- [STORED DATA]
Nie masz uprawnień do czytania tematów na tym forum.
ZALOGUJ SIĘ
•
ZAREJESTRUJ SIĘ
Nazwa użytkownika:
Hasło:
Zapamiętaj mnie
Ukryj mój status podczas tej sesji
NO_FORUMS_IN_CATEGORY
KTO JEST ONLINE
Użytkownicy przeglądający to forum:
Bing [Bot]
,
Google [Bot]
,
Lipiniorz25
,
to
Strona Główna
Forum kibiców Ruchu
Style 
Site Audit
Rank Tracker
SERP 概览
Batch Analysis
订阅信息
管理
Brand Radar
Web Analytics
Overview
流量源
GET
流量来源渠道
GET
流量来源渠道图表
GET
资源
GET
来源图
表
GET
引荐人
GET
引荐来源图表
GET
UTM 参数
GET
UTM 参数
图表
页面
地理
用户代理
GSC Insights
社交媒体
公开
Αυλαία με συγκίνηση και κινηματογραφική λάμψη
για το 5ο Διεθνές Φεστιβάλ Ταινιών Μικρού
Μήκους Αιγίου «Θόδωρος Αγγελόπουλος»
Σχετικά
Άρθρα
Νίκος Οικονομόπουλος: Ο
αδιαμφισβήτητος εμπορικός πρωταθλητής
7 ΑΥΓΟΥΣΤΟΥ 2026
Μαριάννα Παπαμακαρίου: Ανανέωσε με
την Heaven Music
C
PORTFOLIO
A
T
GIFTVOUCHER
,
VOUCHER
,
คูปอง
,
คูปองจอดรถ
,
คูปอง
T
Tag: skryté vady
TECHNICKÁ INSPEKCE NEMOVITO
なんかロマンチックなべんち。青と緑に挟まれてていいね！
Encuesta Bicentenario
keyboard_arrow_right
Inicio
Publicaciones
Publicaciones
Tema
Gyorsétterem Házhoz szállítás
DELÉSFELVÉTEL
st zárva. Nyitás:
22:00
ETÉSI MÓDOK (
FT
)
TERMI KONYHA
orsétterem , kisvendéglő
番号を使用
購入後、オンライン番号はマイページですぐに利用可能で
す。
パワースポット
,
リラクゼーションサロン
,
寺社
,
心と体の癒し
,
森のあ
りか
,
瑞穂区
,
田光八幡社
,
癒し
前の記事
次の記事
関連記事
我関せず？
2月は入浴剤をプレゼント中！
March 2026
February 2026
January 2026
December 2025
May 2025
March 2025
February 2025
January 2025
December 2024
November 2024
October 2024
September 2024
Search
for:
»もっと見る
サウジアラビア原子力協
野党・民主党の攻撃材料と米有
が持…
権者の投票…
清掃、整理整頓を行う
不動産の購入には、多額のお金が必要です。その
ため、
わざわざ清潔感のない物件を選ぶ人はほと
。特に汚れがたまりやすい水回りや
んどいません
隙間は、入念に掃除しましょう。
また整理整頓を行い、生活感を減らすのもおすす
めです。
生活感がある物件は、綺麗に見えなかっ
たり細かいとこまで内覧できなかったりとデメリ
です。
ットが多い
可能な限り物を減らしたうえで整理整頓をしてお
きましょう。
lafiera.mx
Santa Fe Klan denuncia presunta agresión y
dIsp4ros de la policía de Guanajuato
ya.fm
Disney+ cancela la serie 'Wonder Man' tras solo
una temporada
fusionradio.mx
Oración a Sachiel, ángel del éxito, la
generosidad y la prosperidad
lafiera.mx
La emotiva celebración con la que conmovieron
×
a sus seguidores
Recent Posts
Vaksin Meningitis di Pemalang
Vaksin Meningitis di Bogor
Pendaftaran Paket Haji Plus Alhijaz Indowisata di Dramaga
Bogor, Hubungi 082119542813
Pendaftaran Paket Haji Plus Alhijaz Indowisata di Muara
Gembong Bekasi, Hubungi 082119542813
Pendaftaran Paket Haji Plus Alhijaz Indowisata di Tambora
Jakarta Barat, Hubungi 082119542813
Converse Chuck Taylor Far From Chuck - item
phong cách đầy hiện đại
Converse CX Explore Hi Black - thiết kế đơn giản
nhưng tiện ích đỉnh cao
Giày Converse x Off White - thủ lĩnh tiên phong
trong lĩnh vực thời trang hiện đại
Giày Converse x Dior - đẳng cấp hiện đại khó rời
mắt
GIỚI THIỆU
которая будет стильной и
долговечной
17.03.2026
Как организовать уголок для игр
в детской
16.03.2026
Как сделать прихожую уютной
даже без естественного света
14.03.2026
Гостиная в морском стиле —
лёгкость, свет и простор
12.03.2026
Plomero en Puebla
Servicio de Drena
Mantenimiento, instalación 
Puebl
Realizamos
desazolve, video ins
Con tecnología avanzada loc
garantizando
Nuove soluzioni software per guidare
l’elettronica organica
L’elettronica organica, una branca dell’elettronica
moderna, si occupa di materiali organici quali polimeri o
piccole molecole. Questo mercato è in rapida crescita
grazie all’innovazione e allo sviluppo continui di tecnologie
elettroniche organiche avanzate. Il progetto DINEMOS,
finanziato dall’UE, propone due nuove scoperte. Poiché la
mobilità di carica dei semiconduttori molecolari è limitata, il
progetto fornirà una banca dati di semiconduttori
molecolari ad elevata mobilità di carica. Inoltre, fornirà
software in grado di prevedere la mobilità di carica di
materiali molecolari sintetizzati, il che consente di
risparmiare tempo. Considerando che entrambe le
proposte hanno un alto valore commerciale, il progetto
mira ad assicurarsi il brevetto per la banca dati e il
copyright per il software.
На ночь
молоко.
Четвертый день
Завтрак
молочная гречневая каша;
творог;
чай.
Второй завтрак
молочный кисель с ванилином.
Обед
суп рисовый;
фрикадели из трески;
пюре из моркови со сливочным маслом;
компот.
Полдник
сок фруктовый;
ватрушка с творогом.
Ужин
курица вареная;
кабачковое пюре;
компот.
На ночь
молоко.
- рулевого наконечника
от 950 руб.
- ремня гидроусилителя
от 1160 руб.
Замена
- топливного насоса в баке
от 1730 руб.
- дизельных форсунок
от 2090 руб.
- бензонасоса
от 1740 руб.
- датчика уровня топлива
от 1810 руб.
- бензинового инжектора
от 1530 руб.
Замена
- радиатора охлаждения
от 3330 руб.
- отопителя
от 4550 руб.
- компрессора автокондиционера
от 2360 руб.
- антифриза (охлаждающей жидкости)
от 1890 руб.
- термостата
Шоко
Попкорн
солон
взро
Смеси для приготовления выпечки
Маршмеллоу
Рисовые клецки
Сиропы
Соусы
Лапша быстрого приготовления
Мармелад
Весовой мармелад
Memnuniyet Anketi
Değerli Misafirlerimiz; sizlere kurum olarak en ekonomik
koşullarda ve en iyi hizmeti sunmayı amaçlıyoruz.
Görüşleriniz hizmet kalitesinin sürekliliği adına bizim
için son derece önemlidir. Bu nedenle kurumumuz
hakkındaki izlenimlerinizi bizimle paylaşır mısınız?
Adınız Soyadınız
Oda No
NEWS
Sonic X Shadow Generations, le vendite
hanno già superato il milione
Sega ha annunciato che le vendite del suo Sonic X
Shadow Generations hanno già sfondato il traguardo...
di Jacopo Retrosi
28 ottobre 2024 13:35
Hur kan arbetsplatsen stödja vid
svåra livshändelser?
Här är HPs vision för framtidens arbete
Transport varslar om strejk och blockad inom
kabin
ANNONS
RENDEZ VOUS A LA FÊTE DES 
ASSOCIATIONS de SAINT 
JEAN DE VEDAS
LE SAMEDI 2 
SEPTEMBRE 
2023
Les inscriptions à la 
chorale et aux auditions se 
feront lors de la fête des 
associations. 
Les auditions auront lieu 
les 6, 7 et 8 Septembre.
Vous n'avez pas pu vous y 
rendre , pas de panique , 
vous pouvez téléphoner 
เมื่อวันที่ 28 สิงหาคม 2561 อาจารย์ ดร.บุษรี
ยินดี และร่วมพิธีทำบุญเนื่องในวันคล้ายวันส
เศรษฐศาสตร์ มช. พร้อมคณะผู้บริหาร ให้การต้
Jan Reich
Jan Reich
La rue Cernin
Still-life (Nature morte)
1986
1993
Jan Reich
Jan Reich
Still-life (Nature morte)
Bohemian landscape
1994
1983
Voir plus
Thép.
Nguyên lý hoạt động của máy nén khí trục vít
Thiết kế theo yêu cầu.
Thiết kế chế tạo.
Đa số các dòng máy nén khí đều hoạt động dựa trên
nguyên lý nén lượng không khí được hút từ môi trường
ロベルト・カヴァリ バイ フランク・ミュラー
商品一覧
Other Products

- [EXERCISE] Can you express the records as a Markdown table with the columns "Row" and "Line text", starting with the first line and going on through the line that contains "October 2024", both included? Give each line its own numbered row and leave out blank lines.

- [WRITTEN REPLY]
| Row | Line text |
|---|---|
| 1 | Nie masz uprawnień do czytania tematów na tym forum. |
| 2 | ZALOGUJ SIĘ |
| 3 | • |
| 4 | ZAREJESTRUJ SIĘ |
| 5 | Nazwa użytkownika: |
| 6 | Hasło: |
| 7 | Zapamiętaj mnie |
| 8 | Ukryj mój status podczas tej sesji |
| 9 | NO_FORUMS_IN_CATEGORY |
| 10 | KTO JEST ONLINE |
| 11 | Użytkownicy przeglądający to forum: |
| 12 | Bing [Bot] |
| 13 | , |
| 14 | Google [Bot] |
| 15 | , |
| 16 | Lipiniorz25 |
| 17 | , |
| 18 | to |
| 19 | Strona Główna |
| 20 | Forum kibiców Ruchu |
| 21 | Style  |
| 22 | Site Audit |
| 23 | Rank Tracker |
| 24 | SERP 概览 |
| 25 | Batch Analysis |
| 26 | 订阅信息 |
| 27 | 管理 |
| 28 | Brand Radar |
| 29 | Web Analytics |
| 30 | Overview |
| 31 | 流量源 |
| 32 | GET |
| 33 | 流量来源渠道 |
| 34 | GET |
| 35 | 流量来源渠道图表 |
| 36 | GET |
| 37 | 资源 |
| 38 | GET |
| 39 | 来源图 |
| 40 | 表 |
| 41 | GET |
| 42 | 引荐人 |
| 43 | GET |
| 44 | 引荐来源图表 |
| 45 | GET |
| 46 | UTM 参数 |
| 47 | GET |
| 48 | UTM 参数 |
| 49 | 图表 |
| 50 | 页面 |
| 51 | 地理 |
| 52 | 用户代理 |
| 53 | GSC Insights |
| 54 | 社交媒体 |
| 55 | 公开 |
| 56 | Αυλαία με συγκίνηση και κινηματογραφική λάμψη |
| 57 | για το 5ο Διεθνές Φεστιβάλ Ταινιών Μικρού |
| 58 | Μήκους Αιγίου «Θόδωρος Αγγελόπουλος» |
| 59 | Σχετικά |
| 60 | Άρθρα |
| 61 | Νίκος Οικονομόπουλος: Ο |
| 62 | αδιαμφισβήτητος εμπορικός πρωταθλητής |
| 63 | 7 ΑΥΓΟΥΣΤΟΥ 2026 |
| 64 | Μαριάννα Παπαμακαρίου: Ανανέωσε με |
| 65 | την Heaven Music |
| 66 | C |
| 67 | PORTFOLIO |
| 68 | A |
| 69 | T |
| 70 | GIFTVOUCHER |
| 71 | , |
| 72 | VOUCHER |
| 73 | , |
| 74 | คูปอง |
| 75 | , |
| 76 | คูปองจอดรถ |
| 77 | , |
| 78 | คูปอง |
| 79 | T |
| 80 | Tag: skryté vady |
| 81 | TECHNICKÁ INSPEKCE NEMOVITO |
| 82 | なんかロマンチックなべんち。青と緑に挟まれてていいね！ |
| 83 | Encuesta Bicentenario |
| 84 | keyboard_arrow_right |
| 85 | Inicio |
| 86 | Publicaciones |
| 87 | Publicaciones |
| 88 | Tema |
| 89 | Gyorsétterem Házhoz szállítás |
| 90 | DELÉSFELVÉTEL |
| 91 | st zárva. Nyitás: |
| 92 | 22:00 |
| 93 | ETÉSI MÓDOK ( |
| 94 | FT |
| 95 | ) |
| 96 | TERMI KONYHA |
| 97 | orsétterem , kisvendéglő |
| 98 | 番号を使用 |
| 99 | 購入後、オンライン番号はマイページですぐに利用可能で |
| 100 | す。 |
| 101 | パワースポット |
| 102 | , |
| 103 | リラクゼーションサロン |
| 104 | , |
| 105 | 寺社 |
| 106 | , |
| 107 | 心と体の癒し |
| 108 | , |
| 109 | 森のあ |
| 110 | りか |
| 111 | , |
| 112 | 瑞穂区 |
| 113 | , |
| 114 | 田光八幡社 |
| 115 | , |
| 116 | 癒し |
| 117 | 前の記事 |
| 118 | 次の記事 |
| 119 | 関連記事 |
| 120 | 我関せず？ |
| 121 | 2月は入浴剤をプレゼント中！ |
| 122 | March 2026 |
| 123 | February 2026 |
| 124 | January 2026 |
| 125 | December 2025 |
| 126 | May 2025 |
| 127 | March 2025 |
| 128 | February 2025 |
| 129 | January 2025 |
| 130 | December 2024 |
| 131 | November 2024 |
| 132 | October 2024 |